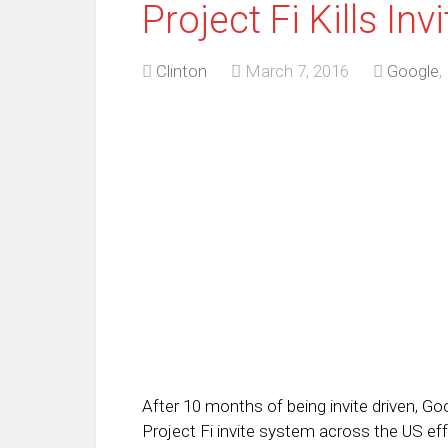
Project Fi Kills In
Clinton
March 7, 2016
Google
,
After 10 months of being invite driven, Go
Project Fi invite system across the US effe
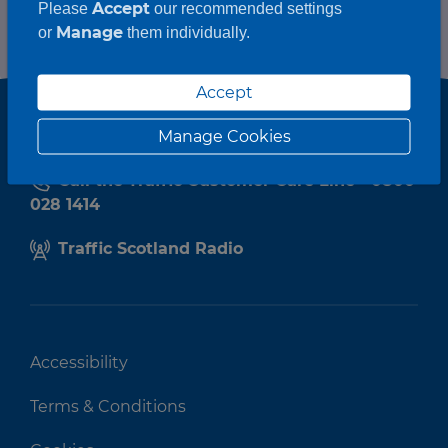
Accept
Please
our recommended settings
Manage
or
them individually.
Accept
Manage Cookies
Call the Traffic Customer Care Line - 0800
028 1414
Traffic Scotland Radio
Accessibility
Terms & Conditions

• • •

Restate the material above word for word, so that nothing changes except that the pictures are gone.

Project Fi Kills In
Clinton
March 7, 2016
Google
,
After 10 months of being invite driven, Go
Project Fi invite system across the US effe
Accept
Please
our recommended settings
Manage
or
them individually.
Accept
Manage Cookies
Call the Traffic Customer Care Line - 0800
028 1414
Traffic Scotland Radio
Accessibility
Terms & Conditions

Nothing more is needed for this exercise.